In your paper you are to discuss Austerlitz's difficult search for his identity. Due to the Holocaust, Austerlitz has lost his identity and is in the process of trying to recover his past and reconstruct himself over the course of the novel. At first his efforts are unsuccessful and painful. Eventually, quite by accident, he seems on the way to discovering the truth about his own past as well as that of his family. While successful in one sense, the process continues to be psychically painful. Is it possible for him to succeed in discovering the past, or his is character precisely a narrative portrayal of the painful impossibility of such a quest? We have identified an "arc of discovery" in the novel in a number of classes, with a description of the moments of discovery and psychological collapse as well as the page numbers in the case of each passage.
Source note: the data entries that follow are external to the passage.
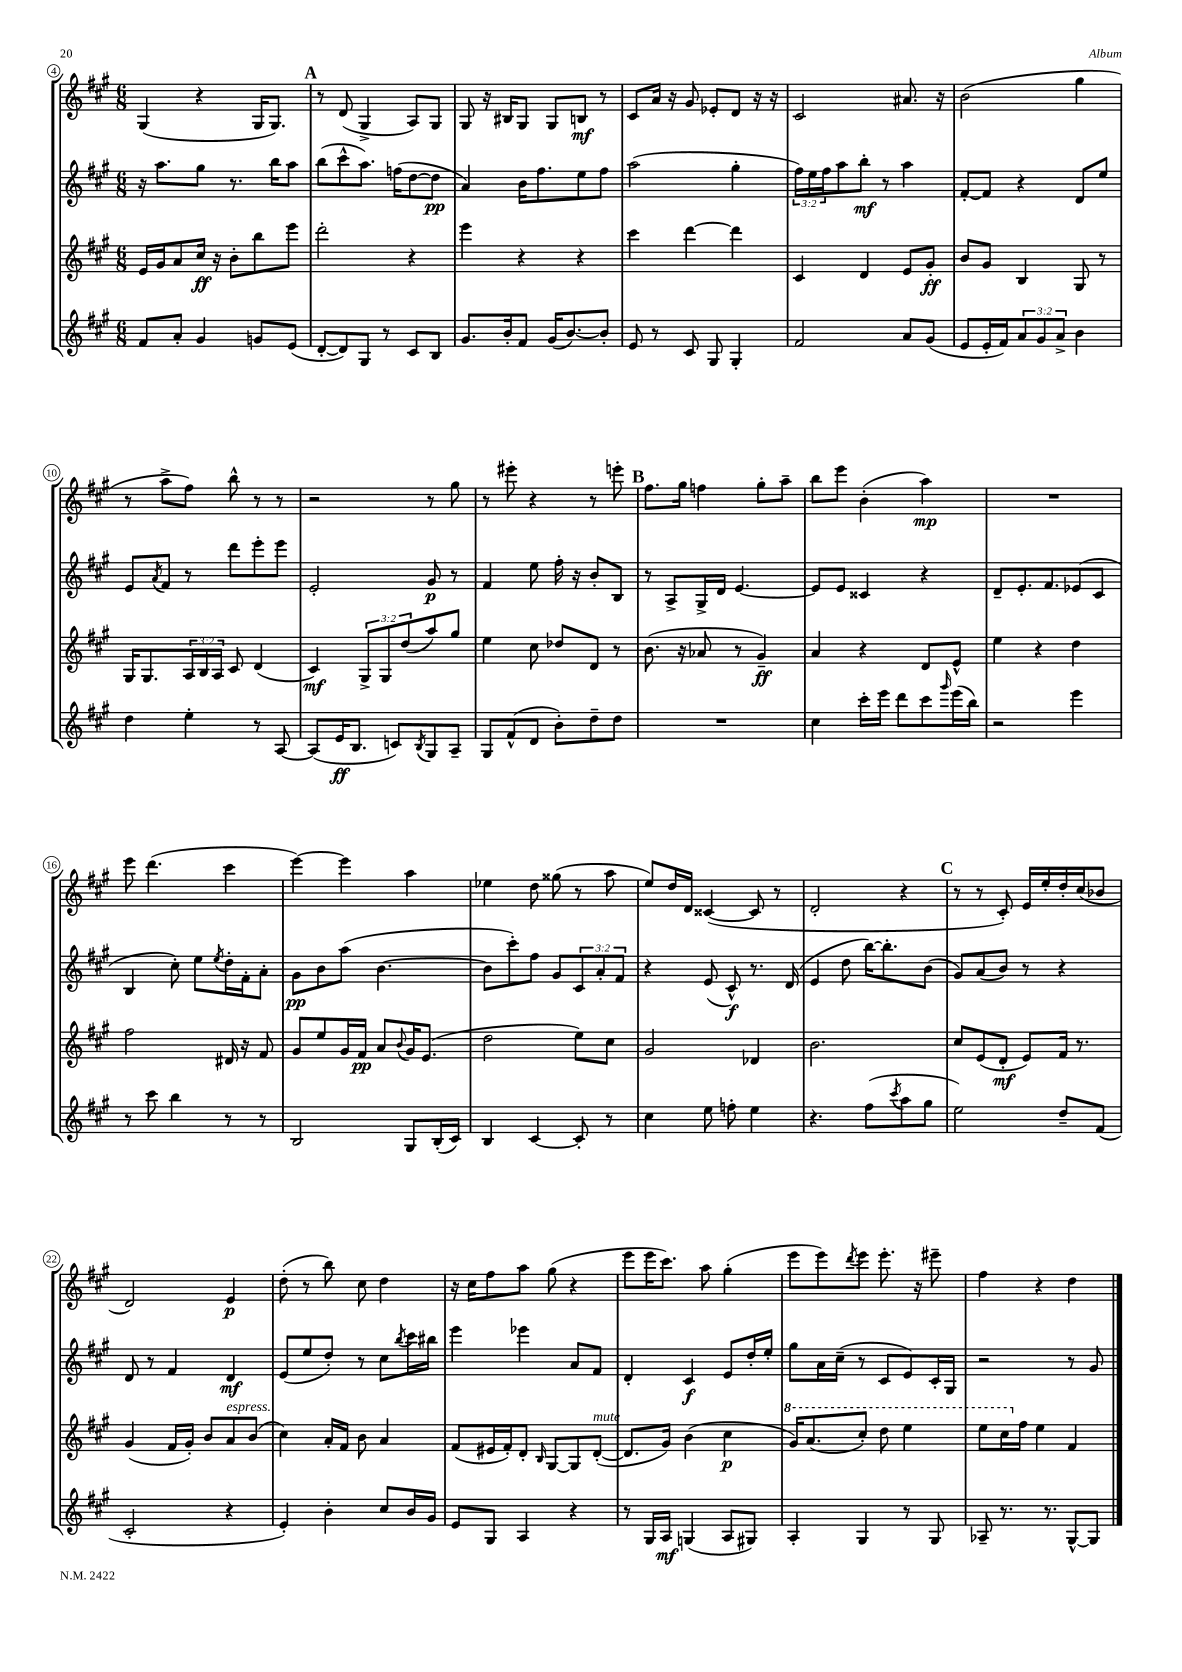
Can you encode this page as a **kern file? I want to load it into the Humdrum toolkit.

**kern	**kern	**kern	**kern
*staff4	*staff3	*staff2	*staff1
*clefG2	*clefG2	*clefG2	*clefG2
*k[f#c#g#]	*k[f#c#g#]	*k[f#c#g#]	*k[f#c#g#]
*M6/8	*M6/8	*M6/8	*M6/8
8f#/L	16e/LL	16r	(4G#/
.	16g#/J	8.aa\L	.
8a'/J	8a/	.	.
4g#/	16cc#/Jk	8gg#\J	4r
.	16r	.	.
.	8b'\L	8.r	.
8g/L	8bb\	.	16G#/LK
.	.	16bb\LK	8.G#/J)
(8e/J	8eee\J	8aa\J	.
=	=	=	=
[8d'/L	2ddd'\	(8bb\L	8r
8d/])	.	8ccc#^^\	(8d/
8G#/J	.	8.aa\J)	4G#^/
8r	.	.	.
.	.	(16ff\LK	.
8c#/L	4r	[8dd\	8A/L)
8B/J	.	8dd\]J	8G#/J
=	=	=	=
8.g#/L	4eee\	4a/)	8G#/
.	.	.	16r
16b'/k	.	.	16B#/LK
8f#/J	4r	16b\LK	8G#/J
.	.	8.ff#\	.
(16g#/LK	.	.	8G#/L
[8.b/)	.	.	.
.	4r	8ee\	8B/J
8b'/]J	.	8ff#\J	8r
=	=	=	=
8e/	4ccc#\	(2aa\	8c#/L
8r	.	.	16a/Jk
.	.	.	16r
8c#/	[4ddd\	.	8g#/
8G#/	.	.	8e-'/L
4G#'/	4ddd\]	4gg#'\	8d/J
.	.	.	16r
.	.	.	16r
=	=	=	=
2f#/	4c#/	24ff#\LL)	2c#/
.	.	24ee\	.
.	.	24ff#\J	.
.	.	8aa\	.
.	4d/	8bb'\J	.
.	.	8r	.
8a/L	8e/L	4aa\	8.a#/
(8g#/J	8g#'/J	.	.
.	.	.	16r
=	=	=	=
8e/L	8b/L	[8f#'/L	(2b\
16e'/L	8g#/J	8f#/]J	.
16f#/J)	.	.	.
12a/	4B/	4r	.
12g#/	.	.	.
12a^/J	.	.	.
4b\	8G#/	8d/L	4gg#\
.	8r	8ee/J	.
=	=	=	=
4dd\	16G#/LK	8e/L	8r
.	8.G#/	.	.
.	.	8qa/	.
.	.	8f#/J	8aa^\L
4ee'\	24A/L	8r	8ff#\J)
.	24B/	.	.
.	24A/JJ	.	.
.	8c#/	8ddd\L	8bb^^\
8r	(4d/	8eee'\	8r
[8A/	.	8eee\J	8r
=	=	=	=
(8A/]L	4c#/)	2e'/	2r
16e/K	.	.	.
8.B/J	.	.	.
.	12G#^/L	.	.
.	12G#/	.	.
8c/L)	.	.	.
.	(12dd/	.	.
8qB/	.	.	.
8G#/	8aa/)	8g#/	8r
8A~/J	8gg#/J	8r	8gg#\
=	=	=	=
8G#/L	4ee\	4f#/	8r
(8f#^^/	.	.	8eee#'\
8d/J	8cc#\	8ee\	4r
8b'\L)	8dd-/L	16ff#'\	.
.	.	16r	.
8dd~\	8d/J	8b'/L	8r
8dd\J	8r	8B/J	8eee'\
=	=	=	=
2.r	(8.b\	8r	8.ff#\L
.	.	8A^/L	.
.	16r	.	16gg#\Jk
.	8a-/	16G#^/L	4ff\
.	.	16d/JJ	.
.	8r	[4.e/	.
.	4g#~/)	.	8gg#'\L
.	.	.	8aa~\J
=	=	=	=
4cc#\	4a/	8e/]L	8bb\L
.	.	8e/J	8eee\J
16ccc#'\LL	4r	4c##/	(4b'\
16eee\JJ	.	.	.
8ddd\L	.	.	.
8ccc#\	8d/L	4r	4aa\)
16qqggg#/	.	.	.
(16eee\L	8e^^/J	.	.
16bb\JJ)	.	.	.
=	=	=	=
2r	4ee\	8d~/L	2.r
.	.	8.e'/	.
.	4r	.	.
.	.	8.f#/	.
4eee\	4dd\	(8e-/	.
.	.	8c#/J	.
=	=	=	=
8r	2ff#\	4B/	8eee\
8ccc#\	.	.	(4.ddd\
4bb\	.	8cc#'\)	.
.	.	8ee\L	.
.	.	8qee/	.
8r	16d#/	16dd'\L	4ccc#\
.	16r	16f#'\J	.
8r	8f#/	8a'\J	.
=	=	=	=
2B/	8g#/L	8g#\L	[4eee\)
.	8ee/	8b\	.
.	16g#/L	(8aa\J	4eee\]
.	16f#/JJ	.	.
.	8a/L	[4.b\	.
.	8qqb/	.	.
8G#/L	16g#/K	.	4aa\
.	(8.e/J	.	.
(16B'/L	.	.	.
16c#/JJ)	.	.	.
=	=	=	=
4B/	2dd\	8b\]L	4ee-\
.	.	8ccc#'\)	.
[4c#/	.	8ff#\J	8dd\
.	.	8g#/L	(8gg##\
8c#'/]	8ee\L)	12c#/	8r
.	.	12a'/	.
8r	8cc#\J	.	8aa\
.	.	12f#/J	.
=	=	=	=
4cc#\	2g#/	4r	8ee/L)
.	.	.	16dd/L
.	.	.	16d/JJ
8ee\	.	(8e/	([4c##/
8ff'\	.	8c#^^/)	.
4ee\	4d-/	8.r	8c##/]
.	.	.	8r
.	.	(16d/	.
=	=	=	=
4.r	2.b\	4e/	2d'/
.	.	8dd\	.
(8ff#\L	.	[16bb\LK)	.
.	.	8.bb'\]	.
8qccc#/	.	.	.
8aa\	.	.	4r
8gg#\J	.	(8b\J	.
=	=	=	=
2ee\)	8cc#/L	8g#/L)	8r
.	(8e/	(8a/	8r
.	8d'/J	8b/J)	8c#'/)
.	8e/L)	8r	16e/LL
.	.	.	16ee'/
8dd~/L	16f#/Jk	4r	16dd'/
.	8.r	.	(16cc#/J
(8f#/J	.	.	8b-/J
=	=	=	=
2c#'/	(4g#/	8d/	2d/)
.	.	8r	.
.	16f#/LL	4f#/	.
.	16g#'/JJ)	.	.
.	8b/L	.	.
4r	8a/	4d/	4e/
.	(8b/J	.	.
=	=	=	=
4e'/)	4cc#\)	(8e/L	(8dd'\
.	.	8ee/	8r
4b'\	16a'/LL	8dd'/J)	8bb\)
.	16f#/JJ	.	.
.	8b\	8r	8cc#\
8cc#/L	4a/	8cc#\L	4dd\
.	.	8qbb/	.
16b/L	.	16ccc#\L	.
16g#/JJ	.	16bb#\JJ	.
=	=	=	=
8e/L	(8f#/L	4eee\	16r
.	.	.	16cc#\LK
8G#/J	16e#/L	.	8ff#\
.	16f#'/J)	.	.
4A/	8d'/J	4eee-\	8aa\J
.	16qqB/	.	.
.	[8G#/L	.	(8gg#\
4r	8G#/]	8a/L	4r
.	([8d'/J	8f#/J	.
=	=	=	=
8r	8.d/]L	4d'/	8eee\L
16G#/LL	.	.	16eee\K
16A/JJ	16g#/Jk)	.	8.ccc#\J)
(4G/	(4b\	4c#/	.
.	.	.	8aa\
8A/L	4cc#\	8e/L	(4gg#'\
8G#/J)	.	16dd'/L	.
.	.	16ee'/JJ	.
=	=	=	=
4A'/	16gg#/LK)	8gg#\L	8eee\L
.	(8.aa/	.	.
.	.	16a\L	8eee\)
.	.	(16cc#~\JJ	.
.	.	.	8qddd/
4G#/	8ccc#'/J)	8r	8eee\J
.	8ddd\	8c#/L	8.eee'\
8r	4eee\	8e/)	.
.	.	.	16r
8G#/	.	16c#'/L	8eee#~\
.	.	16G#/JJ	.
=	=	=	=
8A-~/	8eee\L	2r	4ff#\
8.r	16ccc#\L	.	.
.	16ff#\JJ	.	.
.	4ee\	.	4r
8.r	.	.	.
[8G#^^/L	4f#/	8r	4dd\
8G#/]J	.	8g#/	.
==	==	==	==
*-	*-	*-	*-
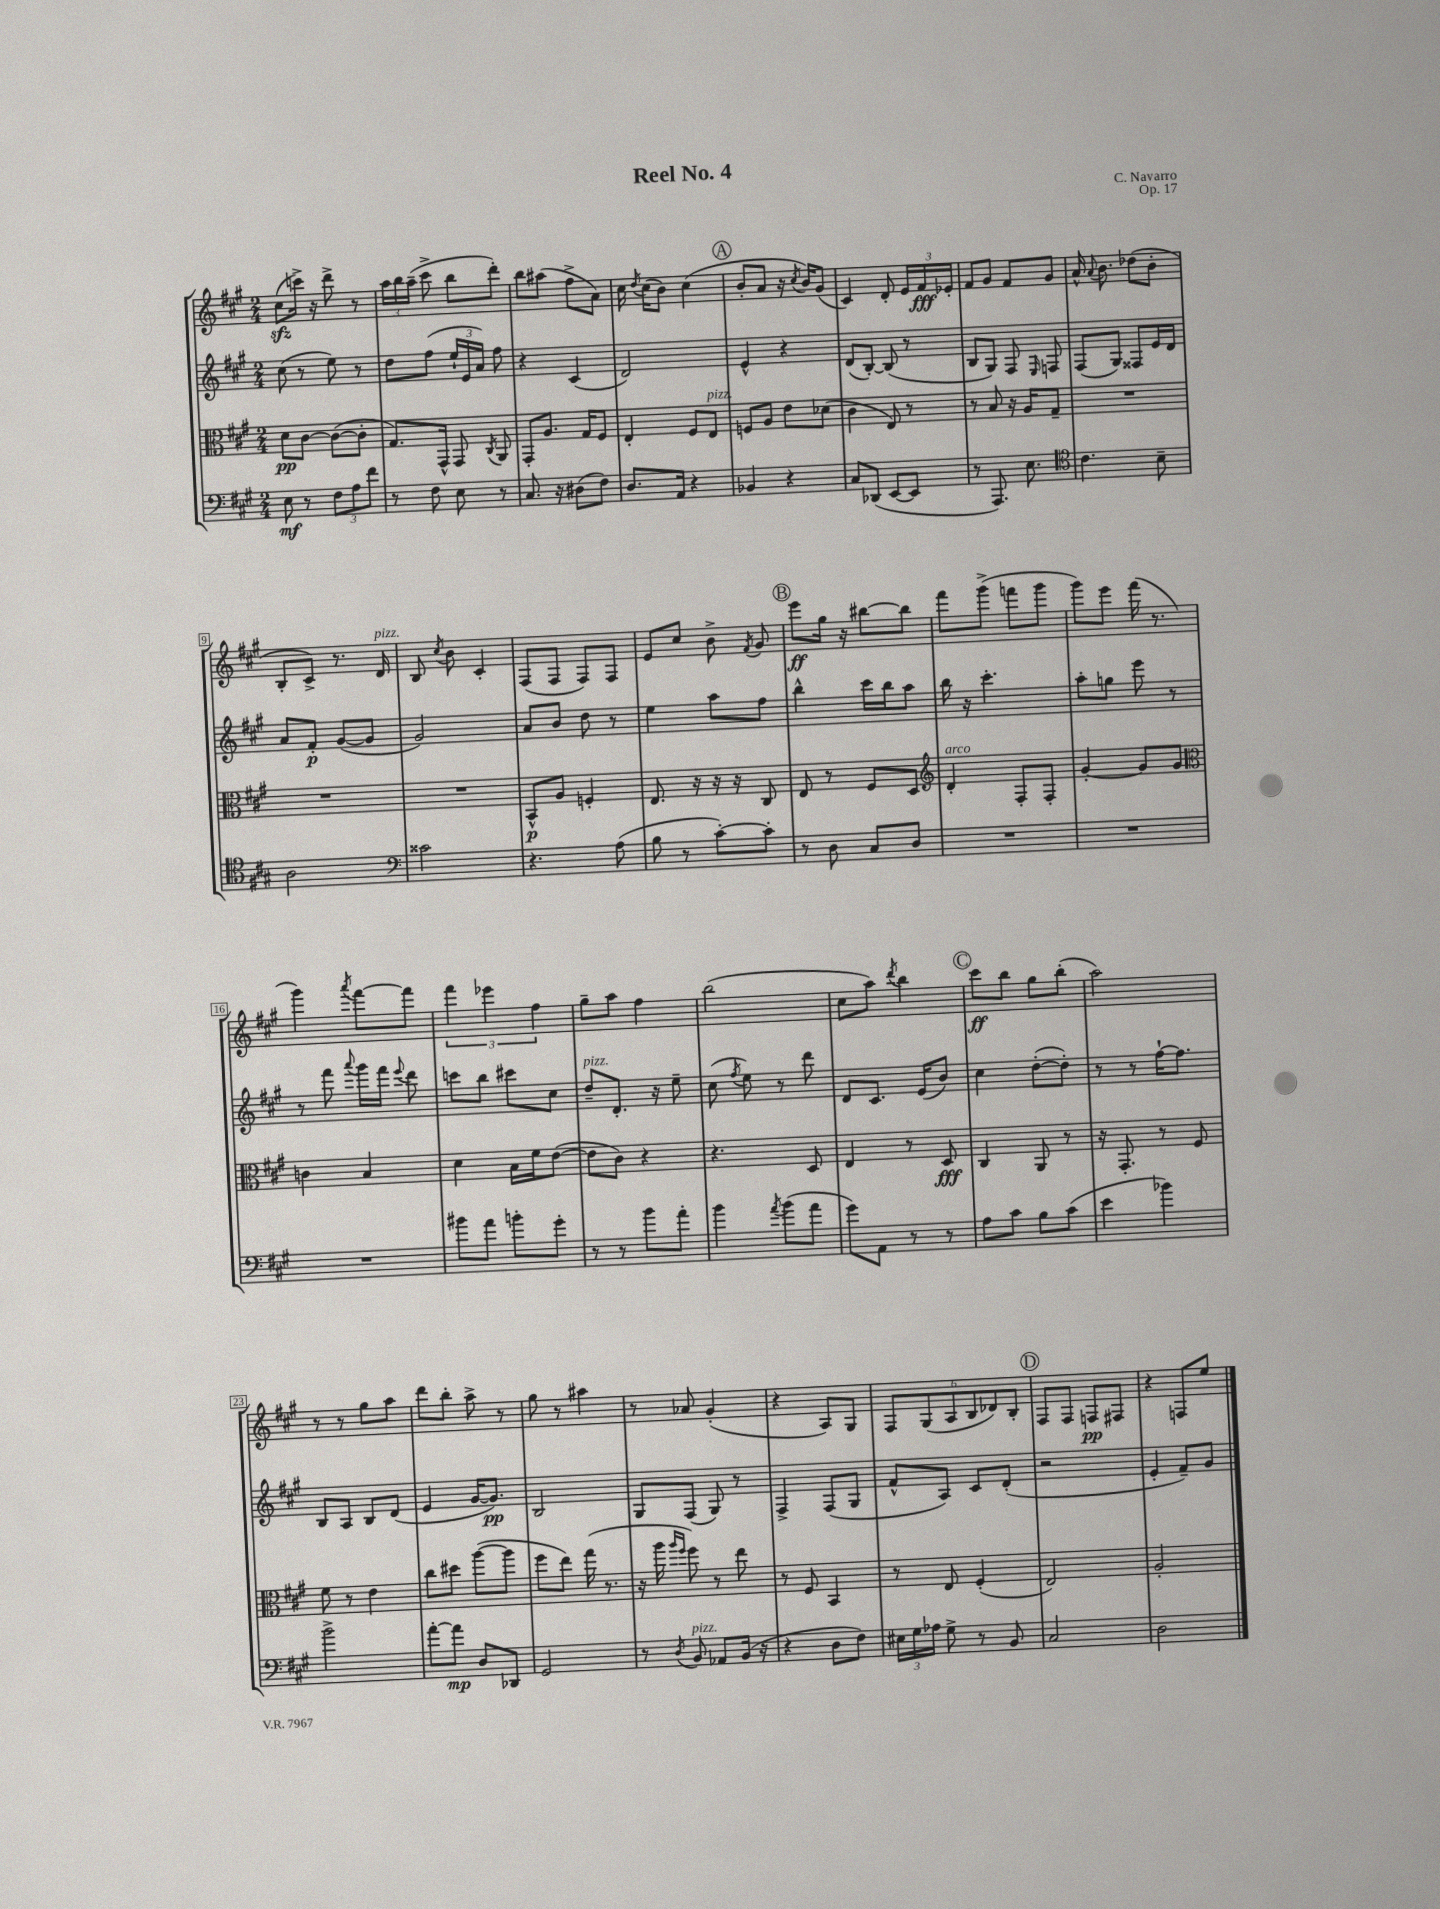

Nota Bene: You are required to discuss the role played in the novel by Austerlitz's "rucksack" (depicted on page 40). When we first meet Austerlitz, we learn that he is carrying a rucksack (p. 7). When they meet again in London, twenty years later, the narrator recognizes Austerlitz by his rucksack (p. 39). Initially, rucksack provides Austerlitz with an unconscious connection to his past. Later in the course of his discoveries he sees himself wearing the rucksack in his hallucinations and memories. His nanny Vera tells him that when he left for England on the kindertransport he had food for the journey in a rucksack (p.173). So the rucksack is both part of his impossible relation to his lost past, in sense that he clings to the rucksack for most of his life without any conscious knowledge of its true meaning, and it becomes part of the arc of discovery of his identity.
Your paper must be a minimum of four pages and a maximum of six pages, typed and double-spaced with conventional margins. Use a standard font and size such as Times, 12 point.